Pas de solution : L’EI n’est pas seul à opprimer les journalistes
Bien que les militants de l’EI puissent être des plus barbares dans leur oppression des journalistes de la région, ils ne sont pas les seuls à commettre de graves violations contre les reporters. En Syrie, près de 130 fournisseurs de nouvelles sont morts depuis le début du conflit en 2011, un grand nombre d’entre eux ayant été tués dans les prisons du Président Bashar al-Assad. D’autres ont péri sous les coups de la coalition des groupes d’opposition en Syrie.
Le journalisme indépendant et honnête en Irak, tout comme en Syrie, demeure l’ennemi commun que visent toutes les parties au conflit. Les forces de sécurité du pays rendent la vie des journalistes encore plus difficile en arrêtant ceux qui critiquent la position du gouvernement ainsi qu’en fermant les médias, qu’elles accusent de s’« attaquer aux forces de sécurité et à l’unité nationale de l’Irak ».
Une tendance mondiale
La Somalie, le Nigéria, l’Irak et la Syrie sont des pays qui ont une histoire, des cultures et des gouvernements très différents. Mais l’influence croissante des groupes extrémistes dans ces quatre pays signifie que les journalistes à travers cette région subissent un degré similaire et angoissant de violence et des cycles d’impunité.
Que les auteurs de ces crimes soient Al Shebab, Boko Haram ou l’EI, ces acteurs non étatiques sont rarement contraints de rendre des comptes. Pour des gouvernements qui ont déjà une faible emprise sur la situation de leur pays, le fait que ces groupes opèrent en dehors des cadres de la loi rend difficile de les combattre de manière efficace. Que l’histoire de ces quatre pays soit jalonnée de conflits joue aussi un rôle important; les gouvernements qui connaissent ce degré de conflit ont tendance à alimenter encore davantage le cycle d’impunité par la censure et les arrestations, et parfois en attaquant les journalistes qui remettent en question leurs réponses aux actions des extrémistes.

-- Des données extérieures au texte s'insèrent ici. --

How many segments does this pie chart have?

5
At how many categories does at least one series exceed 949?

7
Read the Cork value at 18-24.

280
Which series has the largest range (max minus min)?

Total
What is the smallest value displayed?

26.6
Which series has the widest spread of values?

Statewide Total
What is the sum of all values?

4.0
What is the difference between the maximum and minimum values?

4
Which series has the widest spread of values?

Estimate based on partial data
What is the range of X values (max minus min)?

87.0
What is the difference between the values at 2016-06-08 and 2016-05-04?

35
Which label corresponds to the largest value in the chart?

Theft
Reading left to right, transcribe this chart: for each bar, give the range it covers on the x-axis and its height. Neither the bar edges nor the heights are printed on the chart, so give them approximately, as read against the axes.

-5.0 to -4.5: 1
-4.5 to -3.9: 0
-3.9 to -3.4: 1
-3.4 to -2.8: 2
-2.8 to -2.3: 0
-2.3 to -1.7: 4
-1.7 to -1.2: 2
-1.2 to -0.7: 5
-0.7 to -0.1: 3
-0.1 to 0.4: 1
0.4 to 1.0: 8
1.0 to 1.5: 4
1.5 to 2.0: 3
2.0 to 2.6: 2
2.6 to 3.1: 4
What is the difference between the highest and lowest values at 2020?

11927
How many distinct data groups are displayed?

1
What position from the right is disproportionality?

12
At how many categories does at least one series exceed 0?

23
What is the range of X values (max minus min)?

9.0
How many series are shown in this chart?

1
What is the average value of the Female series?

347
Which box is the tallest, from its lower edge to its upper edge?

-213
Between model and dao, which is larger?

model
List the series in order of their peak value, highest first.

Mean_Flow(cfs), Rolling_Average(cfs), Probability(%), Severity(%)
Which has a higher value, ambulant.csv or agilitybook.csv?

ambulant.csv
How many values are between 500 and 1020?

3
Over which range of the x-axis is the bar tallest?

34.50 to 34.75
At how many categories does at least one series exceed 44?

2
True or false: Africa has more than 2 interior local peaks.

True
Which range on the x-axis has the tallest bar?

Malheureusement, la tendance ne se limite pas à ces quatre pays. Le Pakistan, le Bangladesh, le Yémen et la Libye, pour ne mentionner que ceux-là, sont aussi aux prises avec des groupes radicaux. Pour les artisans des médias de tous ces pays, cela fait de la recherche de la vérité une activité souvent solitaire et potentiellement mortelle.
Des combattants militants islamistes sur un tank prennent part à une parade militaire dans les rues de la province de Racca, le 30 juin 2014REUTERS/Stringer
Caro Rolando est éditrice de rubrique de l’IFEX pour l’Afrique, Europe et Asie centrale. Hiba Zayadin est éditrice de rubrique de l’IFEX pour le Moyen-Orient et Afrique du Nord.